→ What is needed
In the records below, find the line that contains "ias sociaux et" and the line that contains "Ви можете обігріти всю кімнату за допомогою". Set down exactly those lines and every line between them, and nothing more.

(Records contained in a dataset)
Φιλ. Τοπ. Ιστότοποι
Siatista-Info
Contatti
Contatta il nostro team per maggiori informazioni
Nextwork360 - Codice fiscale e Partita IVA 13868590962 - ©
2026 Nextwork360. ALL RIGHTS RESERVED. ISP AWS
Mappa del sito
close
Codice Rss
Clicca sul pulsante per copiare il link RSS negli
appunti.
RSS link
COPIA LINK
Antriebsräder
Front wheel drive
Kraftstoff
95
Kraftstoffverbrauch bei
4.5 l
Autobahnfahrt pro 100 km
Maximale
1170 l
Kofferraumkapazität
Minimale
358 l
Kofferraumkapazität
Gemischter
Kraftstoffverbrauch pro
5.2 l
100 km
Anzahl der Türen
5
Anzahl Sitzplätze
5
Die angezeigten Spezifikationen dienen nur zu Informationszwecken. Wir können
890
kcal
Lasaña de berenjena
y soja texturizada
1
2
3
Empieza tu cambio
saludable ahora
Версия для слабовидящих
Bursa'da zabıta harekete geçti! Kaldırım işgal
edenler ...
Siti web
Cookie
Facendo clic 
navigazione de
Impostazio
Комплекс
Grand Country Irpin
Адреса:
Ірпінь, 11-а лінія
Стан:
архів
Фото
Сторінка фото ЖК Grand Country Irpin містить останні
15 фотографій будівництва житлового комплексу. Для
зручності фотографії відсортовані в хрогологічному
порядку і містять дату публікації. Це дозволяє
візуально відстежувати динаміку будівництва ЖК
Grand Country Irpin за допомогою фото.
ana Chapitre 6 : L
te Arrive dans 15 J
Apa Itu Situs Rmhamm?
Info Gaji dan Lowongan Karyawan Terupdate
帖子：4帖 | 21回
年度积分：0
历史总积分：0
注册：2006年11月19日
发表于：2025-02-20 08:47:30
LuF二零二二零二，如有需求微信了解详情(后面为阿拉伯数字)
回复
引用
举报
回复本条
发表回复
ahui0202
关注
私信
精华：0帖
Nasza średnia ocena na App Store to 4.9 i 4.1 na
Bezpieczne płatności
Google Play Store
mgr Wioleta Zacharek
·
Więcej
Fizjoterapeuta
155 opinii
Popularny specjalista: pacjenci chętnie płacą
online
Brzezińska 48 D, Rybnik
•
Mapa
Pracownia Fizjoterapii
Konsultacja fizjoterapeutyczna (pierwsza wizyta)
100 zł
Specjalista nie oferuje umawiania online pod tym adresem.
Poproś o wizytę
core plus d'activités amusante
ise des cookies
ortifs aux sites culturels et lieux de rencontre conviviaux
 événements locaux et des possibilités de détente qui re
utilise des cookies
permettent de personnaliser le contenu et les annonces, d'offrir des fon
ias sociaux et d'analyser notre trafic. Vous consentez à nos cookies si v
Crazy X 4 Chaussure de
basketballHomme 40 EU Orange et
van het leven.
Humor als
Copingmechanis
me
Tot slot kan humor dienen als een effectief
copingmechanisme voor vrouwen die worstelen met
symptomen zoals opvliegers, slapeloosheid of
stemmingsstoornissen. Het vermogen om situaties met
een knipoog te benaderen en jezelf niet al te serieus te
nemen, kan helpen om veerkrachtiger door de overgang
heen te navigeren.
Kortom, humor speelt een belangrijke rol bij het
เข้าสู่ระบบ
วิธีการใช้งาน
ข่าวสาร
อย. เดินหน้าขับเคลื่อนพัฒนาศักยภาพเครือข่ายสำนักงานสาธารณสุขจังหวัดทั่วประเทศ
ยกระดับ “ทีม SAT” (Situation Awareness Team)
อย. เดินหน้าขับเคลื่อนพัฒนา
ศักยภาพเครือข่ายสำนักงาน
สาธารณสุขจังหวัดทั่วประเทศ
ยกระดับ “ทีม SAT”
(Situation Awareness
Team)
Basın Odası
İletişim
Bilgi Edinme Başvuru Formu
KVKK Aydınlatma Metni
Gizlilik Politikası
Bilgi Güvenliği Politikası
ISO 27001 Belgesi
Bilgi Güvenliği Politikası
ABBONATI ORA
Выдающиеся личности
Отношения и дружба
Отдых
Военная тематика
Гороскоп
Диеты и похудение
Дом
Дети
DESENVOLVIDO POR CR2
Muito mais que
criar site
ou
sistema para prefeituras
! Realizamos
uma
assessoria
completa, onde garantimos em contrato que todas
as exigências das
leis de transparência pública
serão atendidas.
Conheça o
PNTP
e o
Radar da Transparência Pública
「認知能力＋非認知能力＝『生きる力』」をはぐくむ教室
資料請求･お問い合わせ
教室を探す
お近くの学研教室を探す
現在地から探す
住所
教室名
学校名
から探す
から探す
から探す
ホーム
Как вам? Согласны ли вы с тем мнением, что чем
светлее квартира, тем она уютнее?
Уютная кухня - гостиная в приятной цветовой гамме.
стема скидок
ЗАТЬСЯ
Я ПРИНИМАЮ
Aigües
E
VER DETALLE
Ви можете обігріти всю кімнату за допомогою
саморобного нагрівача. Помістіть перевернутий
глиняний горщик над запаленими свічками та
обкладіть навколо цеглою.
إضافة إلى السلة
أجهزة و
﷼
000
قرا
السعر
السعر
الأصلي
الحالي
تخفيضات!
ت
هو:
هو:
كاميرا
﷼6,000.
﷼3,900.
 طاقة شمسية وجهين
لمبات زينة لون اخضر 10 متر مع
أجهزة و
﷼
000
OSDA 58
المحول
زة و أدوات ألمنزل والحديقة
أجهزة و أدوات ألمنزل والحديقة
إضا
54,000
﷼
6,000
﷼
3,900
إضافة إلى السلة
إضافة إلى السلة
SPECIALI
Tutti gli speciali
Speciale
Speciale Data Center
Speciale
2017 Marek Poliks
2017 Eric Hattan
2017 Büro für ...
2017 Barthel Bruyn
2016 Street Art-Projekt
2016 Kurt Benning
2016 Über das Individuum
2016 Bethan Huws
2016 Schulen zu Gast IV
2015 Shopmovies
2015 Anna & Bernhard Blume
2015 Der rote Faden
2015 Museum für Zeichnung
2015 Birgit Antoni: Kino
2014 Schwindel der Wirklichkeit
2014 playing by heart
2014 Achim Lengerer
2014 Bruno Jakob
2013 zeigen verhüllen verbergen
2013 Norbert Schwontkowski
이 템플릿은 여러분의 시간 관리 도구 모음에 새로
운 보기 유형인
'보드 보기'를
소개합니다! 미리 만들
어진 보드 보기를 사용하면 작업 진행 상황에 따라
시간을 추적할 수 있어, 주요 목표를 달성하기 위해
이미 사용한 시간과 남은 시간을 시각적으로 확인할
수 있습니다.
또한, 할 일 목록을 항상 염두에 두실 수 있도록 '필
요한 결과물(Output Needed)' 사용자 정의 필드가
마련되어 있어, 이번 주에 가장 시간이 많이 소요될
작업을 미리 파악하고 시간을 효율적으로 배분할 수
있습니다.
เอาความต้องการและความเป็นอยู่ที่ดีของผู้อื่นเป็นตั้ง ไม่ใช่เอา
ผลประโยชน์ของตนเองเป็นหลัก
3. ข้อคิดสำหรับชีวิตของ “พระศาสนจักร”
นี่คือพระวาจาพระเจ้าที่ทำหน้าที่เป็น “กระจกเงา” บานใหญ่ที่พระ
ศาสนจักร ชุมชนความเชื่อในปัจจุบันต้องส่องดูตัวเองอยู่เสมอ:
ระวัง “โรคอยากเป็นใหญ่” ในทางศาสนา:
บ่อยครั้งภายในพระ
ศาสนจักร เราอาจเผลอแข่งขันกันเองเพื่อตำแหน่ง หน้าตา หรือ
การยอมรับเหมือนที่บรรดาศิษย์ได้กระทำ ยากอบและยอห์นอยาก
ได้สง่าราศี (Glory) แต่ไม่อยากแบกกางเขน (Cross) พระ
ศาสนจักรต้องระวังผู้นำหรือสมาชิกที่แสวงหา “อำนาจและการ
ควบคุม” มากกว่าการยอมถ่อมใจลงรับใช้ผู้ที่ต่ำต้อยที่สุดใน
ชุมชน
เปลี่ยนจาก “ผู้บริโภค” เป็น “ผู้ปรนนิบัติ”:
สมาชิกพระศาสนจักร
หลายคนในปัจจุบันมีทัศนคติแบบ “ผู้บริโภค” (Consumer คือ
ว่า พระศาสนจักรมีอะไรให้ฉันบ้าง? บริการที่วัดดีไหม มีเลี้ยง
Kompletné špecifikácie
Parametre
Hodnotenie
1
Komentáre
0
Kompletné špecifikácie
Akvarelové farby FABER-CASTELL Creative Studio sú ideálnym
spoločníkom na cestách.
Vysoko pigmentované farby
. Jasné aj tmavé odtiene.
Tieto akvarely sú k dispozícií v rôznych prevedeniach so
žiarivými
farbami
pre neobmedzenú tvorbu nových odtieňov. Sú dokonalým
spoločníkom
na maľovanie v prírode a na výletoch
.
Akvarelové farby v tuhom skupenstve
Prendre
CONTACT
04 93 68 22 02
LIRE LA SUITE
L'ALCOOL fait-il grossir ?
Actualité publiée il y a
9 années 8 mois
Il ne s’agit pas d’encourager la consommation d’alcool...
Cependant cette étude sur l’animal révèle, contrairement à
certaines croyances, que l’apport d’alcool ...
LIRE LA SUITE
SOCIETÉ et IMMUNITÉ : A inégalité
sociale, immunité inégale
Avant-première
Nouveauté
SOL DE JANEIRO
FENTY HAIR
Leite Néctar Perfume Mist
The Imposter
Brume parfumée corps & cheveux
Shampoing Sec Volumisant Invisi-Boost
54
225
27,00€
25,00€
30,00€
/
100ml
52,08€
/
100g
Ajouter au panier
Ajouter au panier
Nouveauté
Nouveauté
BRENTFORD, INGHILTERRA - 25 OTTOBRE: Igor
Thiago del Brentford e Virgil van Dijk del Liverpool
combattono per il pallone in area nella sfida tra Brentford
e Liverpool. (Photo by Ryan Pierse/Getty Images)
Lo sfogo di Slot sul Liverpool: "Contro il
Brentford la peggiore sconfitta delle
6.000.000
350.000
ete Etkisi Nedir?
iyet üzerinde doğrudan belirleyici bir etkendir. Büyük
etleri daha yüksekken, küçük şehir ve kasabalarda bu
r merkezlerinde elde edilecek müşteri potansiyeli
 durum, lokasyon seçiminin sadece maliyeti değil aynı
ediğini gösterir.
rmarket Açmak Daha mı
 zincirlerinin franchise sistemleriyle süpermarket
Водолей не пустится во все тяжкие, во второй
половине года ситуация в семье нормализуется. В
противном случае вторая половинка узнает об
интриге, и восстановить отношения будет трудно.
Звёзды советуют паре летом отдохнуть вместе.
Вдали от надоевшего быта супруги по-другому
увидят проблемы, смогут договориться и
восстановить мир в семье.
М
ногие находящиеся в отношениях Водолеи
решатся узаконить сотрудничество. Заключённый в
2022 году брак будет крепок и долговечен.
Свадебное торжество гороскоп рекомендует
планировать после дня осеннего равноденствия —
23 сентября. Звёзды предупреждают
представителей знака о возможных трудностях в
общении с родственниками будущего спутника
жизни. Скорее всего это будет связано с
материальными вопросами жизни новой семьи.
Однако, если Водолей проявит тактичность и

→ Written solution
ias sociaux et d'analyser notre trafic. Vous consentez à nos cookies si v
Crazy X 4 Chaussure de
basketballHomme 40 EU Orange et
van het leven.
Humor als
Copingmechanis
me
Tot slot kan humor dienen als een effectief
copingmechanisme voor vrouwen die worstelen met
symptomen zoals opvliegers, slapeloosheid of
stemmingsstoornissen. Het vermogen om situaties met
een knipoog te benaderen en jezelf niet al te serieus te
nemen, kan helpen om veerkrachtiger door de overgang
heen te navigeren.
Kortom, humor speelt een belangrijke rol bij het
เข้าสู่ระบบ
วิธีการใช้งาน
ข่าวสาร
อย. เดินหน้าขับเคลื่อนพัฒนาศักยภาพเครือข่ายสำนักงานสาธารณสุขจังหวัดทั่วประเทศ
ยกระดับ “ทีม SAT” (Situation Awareness Team)
อย. เดินหน้าขับเคลื่อนพัฒนา
ศักยภาพเครือข่ายสำนักงาน
สาธารณสุขจังหวัดทั่วประเทศ
ยกระดับ “ทีม SAT”
(Situation Awareness
Team)
Basın Odası
İletişim
Bilgi Edinme Başvuru Formu
KVKK Aydınlatma Metni
Gizlilik Politikası
Bilgi Güvenliği Politikası
ISO 27001 Belgesi
Bilgi Güvenliği Politikası
ABBONATI ORA
Выдающиеся личности
Отношения и дружба
Отдых
Военная тематика
Гороскоп
Диеты и похудение
Дом
Дети
DESENVOLVIDO POR CR2
Muito mais que
criar site
ou
sistema para prefeituras
! Realizamos
uma
assessoria
completa, onde garantimos em contrato que todas
as exigências das
leis de transparência pública
serão atendidas.
Conheça o
PNTP
e o
Radar da Transparência Pública
「認知能力＋非認知能力＝『生きる力』」をはぐくむ教室
資料請求･お問い合わせ
教室を探す
お近くの学研教室を探す
現在地から探す
住所
教室名
学校名
から探す
から探す
から探す
ホーム
Как вам? Согласны ли вы с тем мнением, что чем
светлее квартира, тем она уютнее?
Уютная кухня - гостиная в приятной цветовой гамме.
стема скидок
ЗАТЬСЯ
Я ПРИНИМАЮ
Aigües
E
VER DETALLE
Ви можете обігріти всю кімнату за допомогою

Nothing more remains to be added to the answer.